# [AVAILABLE DATA]
# # # # # # #

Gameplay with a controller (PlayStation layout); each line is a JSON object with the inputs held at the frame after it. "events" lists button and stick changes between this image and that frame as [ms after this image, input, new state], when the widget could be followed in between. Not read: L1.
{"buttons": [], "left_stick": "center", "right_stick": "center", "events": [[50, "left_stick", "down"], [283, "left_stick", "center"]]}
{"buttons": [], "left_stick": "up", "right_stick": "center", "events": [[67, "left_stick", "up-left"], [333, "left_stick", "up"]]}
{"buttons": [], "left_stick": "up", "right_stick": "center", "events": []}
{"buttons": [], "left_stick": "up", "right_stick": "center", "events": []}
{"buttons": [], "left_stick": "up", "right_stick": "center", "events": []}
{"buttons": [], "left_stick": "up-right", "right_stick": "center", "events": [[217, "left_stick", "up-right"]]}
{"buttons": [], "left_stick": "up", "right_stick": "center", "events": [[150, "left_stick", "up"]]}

# # # # # # #

# [WHAT THE EXERCISE ASKS]
Scan the listing above and identify each line holding the string "center"; copy every such line.

# [THE COMPLETED TASK]
{"buttons": [], "left_stick": "center", "right_stick": "center", "events": [[50, "left_stick", "down"], [283, "left_stick", "center"]]}
{"buttons": [], "left_stick": "up", "right_stick": "center", "events": [[67, "left_stick", "up-left"], [333, "left_stick", "up"]]}
{"buttons": [], "left_stick": "up", "right_stick": "center", "events": []}
{"buttons": [], "left_stick": "up", "right_stick": "center", "events": []}
{"buttons": [], "left_stick": "up", "right_stick": "center", "events": []}
{"buttons": [], "left_stick": "up-right", "right_stick": "center", "events": [[217, "left_stick", "up-right"]]}
{"buttons": [], "left_stick": "up", "right_stick": "center", "events": [[150, "left_stick", "up"]]}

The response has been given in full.